**Kutipan Teks:**
- - - - -
Buliran.com - Jepara,
Keluhan masyarakat Jepara mengenai praktik penjualan Lembar Kerja Siswa (LKS) di sekolah negeri sudah sering mendapatkan sorotan dari berbagai pihak dan juga berkali-kali di unggah di beberapa portal media online. Banyak orang tua yang merasa terbebani karena biaya yang harus dikeluarkan untuk membeli LKS setiap semester, karena dirasakan cukup tinggi.
Namun praktek penjualan LKS di Jepara hingga saat ini masih berlangsung, jadi ajang bisnis cuan, seolah Pemerintah Kabupaten Jepara menutup mata terhadap permasalahan tersebut, Senin (27/10/2025).
Diketahui, Kepala Dinas Pendidikan, Kepemudaan, dan Olahraga (Disdikpora) Kabupaten Jepara, Ali Hidayat, pada saat rapat koordinasi dengan Komisi C DPRD Kabupaten Jepara, pada Maret 2025 menyatakan, bahwa LKS bukanlah kewajiban. Menurutnya, siswa memiliki kebebasan untuk membeli atau tidak membeli. Namun, kondisi di lapangan hingga saat ini sangatlah berbeda, LKS tetap menjadi ladang bisnis cuan dunia pendidikan di Jepara.
AR (40), salah satu warga desa di Kecamatan Kembang, mengatakan bahwa meskipun secara aturan LKS tidak diwajibkan, namun siswa tetap merasa terpaksa membeli.
“Harga LKS tidak murah. Orang tua dengan ekonomi menengah ke bawah jelas keberatan. Apalagi jumlah mata pelajaran cukup banyak,” ungkapnya.
AR yang pernah menjadi anggota komite sekolah memaparkan, untuk jenjang SD, siswa biasanya harus membeli 6–7 LKS dengan total harga antara Rp125.000 hingga Rp150.000 per satu semester.
Sedangkan di tingkat SMP, jumlahnya bisa mencapai 11 mata pelajaran dengan kisaran biaya Rp300.000–Rp350.000.
Karena satu tahun ajaran terdiri dari dua semester, beban biaya itu otomatis menjadi dua kali lipat.
Jika dihitung, satu SMP negeri dengan jumlah siswa sekitar 250 orang dari kelas 7 hingga kelas 9, maka dari penjualan LKS bisa menghasilkan omzet penjualan sekitar Rp76,8 juta per semester. Kalau dihitung dalam setahun, nilainya bisa mencapai Rp153,6 juta.
Jumlah tersebut baru dari satu sekolah. Jika ditotal dengan seluruh sekolah negeri di Kabupaten Jepara, maka angkanya tentu jauh lebih besar.
- - - - -
**Data:**
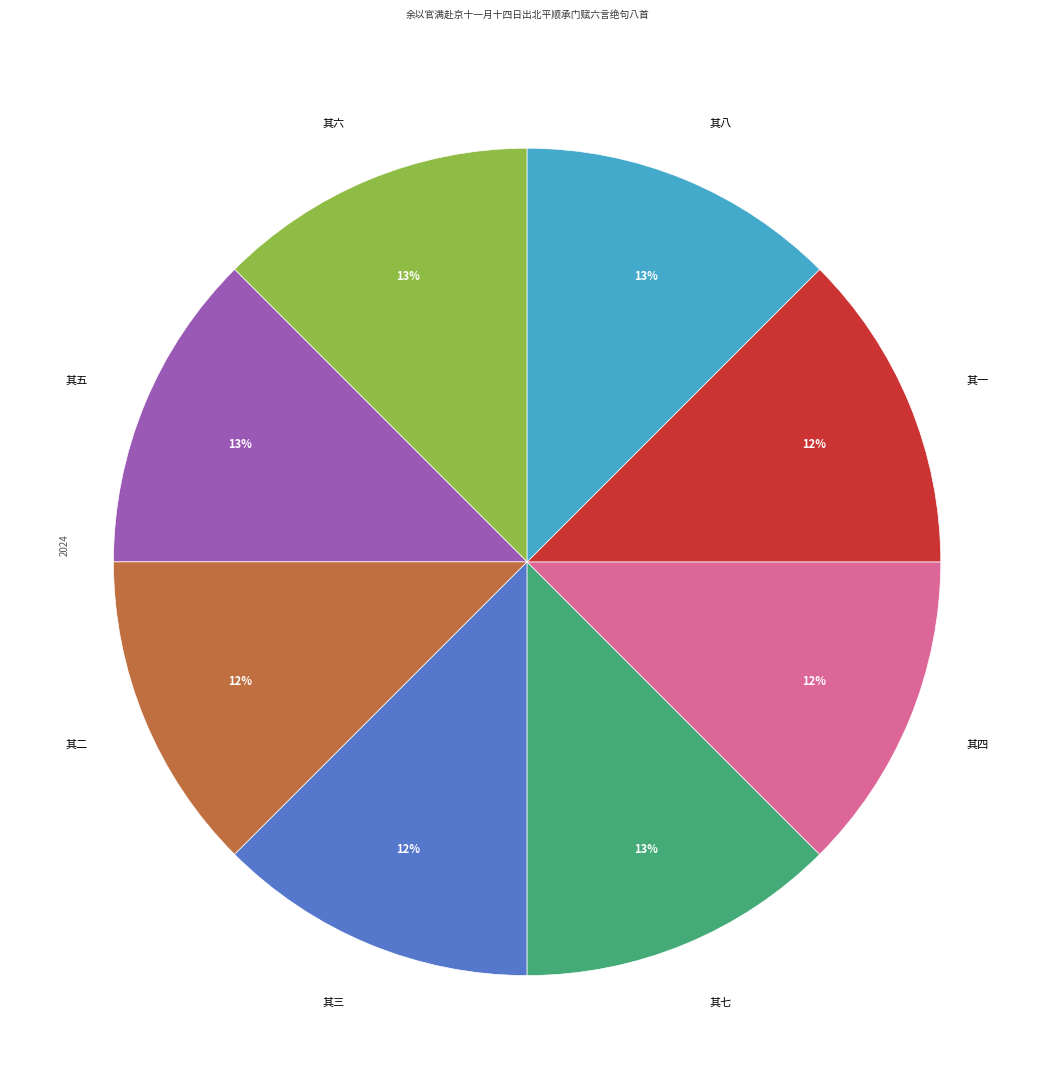

Is it true that 其四 is 12% of the pie?

True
- - - - -
**Butir Tugas 1:**
Jawab pertanyaan berikut berdasarkan berita LKS Jepara:
(a) Siapa Kepala Disdikpora Kabupaten Jepara?
(b) Berapa LKS yang biasanya dibeli siswa SD per semester, dan berapa total harganya?
(c) AR merupakan warga desa di kecamatan mana?
**Butir Tugas 2:** Ringkas berita LKS Jepara dalam dua kalimat.
**Butir Tugas 3:** Lanjutkan berita LKS Jepara mulai dari kalimat terakhirnya.
Materi tidak berkaitan dengan berita LKS Jepara.

**Jawaban Latihan 1:**
(a) Ali Hidayat.
(b) 6–7 LKS, dengan total harga Rp125.000 hingga Rp150.000 per semester.
(c) Kecamatan Kembang.

**Jawaban Latihan 2:** Penjualan LKS di sekolah negeri Jepara masih berlangsung meski dikeluhkan orang tua karena biayanya tinggi, padahal Kepala Disdikpora Jepara, Ali Hidayat, pada Maret 2025 menyatakan LKS bukan kewajiban. Menurut AR, warga Kecamatan Kembang, siswa tetap merasa terpaksa membeli dengan biaya Rp125.000–Rp150.000 per semester di SD dan Rp300.000–Rp350.000 di SMP, sehingga omzet satu SMP negeri bisa mencapai sekitar Rp153,6 juta setahun.

**Jawaban Latihan 3:**
Choirur, selaku Humas Lintas Pelaku Masyarakat Pengawal Aspirasi (LPM - PEGAS) kepada awak media mengatakan, "Dampak Sosial dan Pendidikan dengan beban biaya pendidikan yang meningkat, hal ini sangat bertentangan dengan prinsip sekolah gratis. Hak siswa terancam, karena akses materi belajar bergantung pada kemampuan membeli LKS. Keadilan pendidikan terganggu, menimbulkan diskriminasi antara siswa yang membeli dan yang tidak," ujarnya.
Melihat hal ini, lanjut Choirur, "Kami akan menuntut Pemerintah Kabupaten Jepara bersikap tegas. Praktik ini jelas bertentangan dengan sejumlah regulasi.
Ada larangan yang terabaikan
- PP Nomor 17 Tahun 2010 Pasal 181, melarang guru menjual buku dan perlengkapan peserta didik di sekolah.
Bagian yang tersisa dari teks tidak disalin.